*** Opening Provided records ***

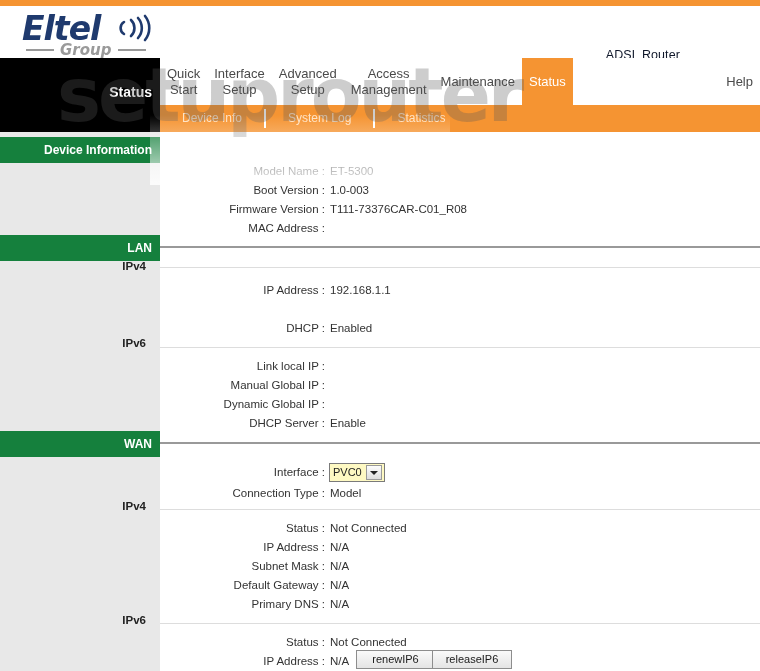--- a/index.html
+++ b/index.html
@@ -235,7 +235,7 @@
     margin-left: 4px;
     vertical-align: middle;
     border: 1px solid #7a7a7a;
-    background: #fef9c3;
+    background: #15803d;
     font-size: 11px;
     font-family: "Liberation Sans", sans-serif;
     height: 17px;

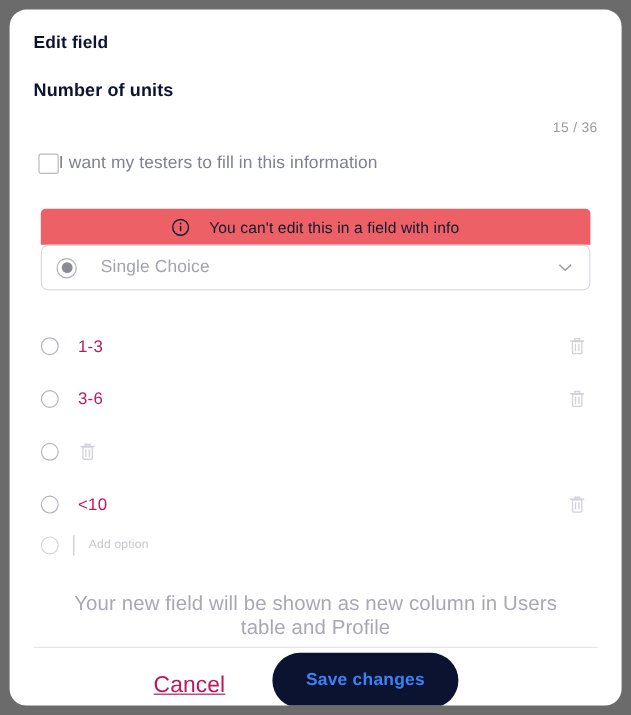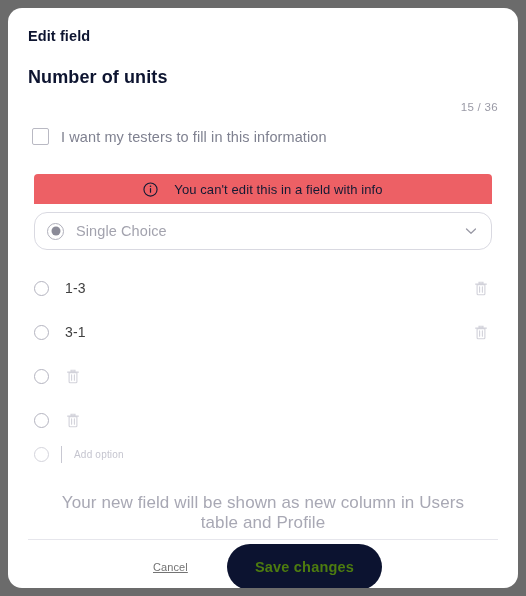--- a/index.html
+++ b/index.html
@@ -48,7 +48,7 @@
     position: absolute;
     left: 20px;
     top: 59px;
-    font-size: 18px;
+    font-size: 15px;
     font-weight: bold;
     color: #0d1430;
     letter-spacing: 0.1px;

*** Closing Provided records ***

> _Activity_: Send back exactly the lines from the line with "position: absolute;" through the end of the records.

> _Task result_:
     position: absolute;
     left: 20px;
     top: 59px;
-    font-size: 18px;
+    font-size: 15px;
     font-weight: bold;
     color: #0d1430;
     letter-spacing: 0.1px;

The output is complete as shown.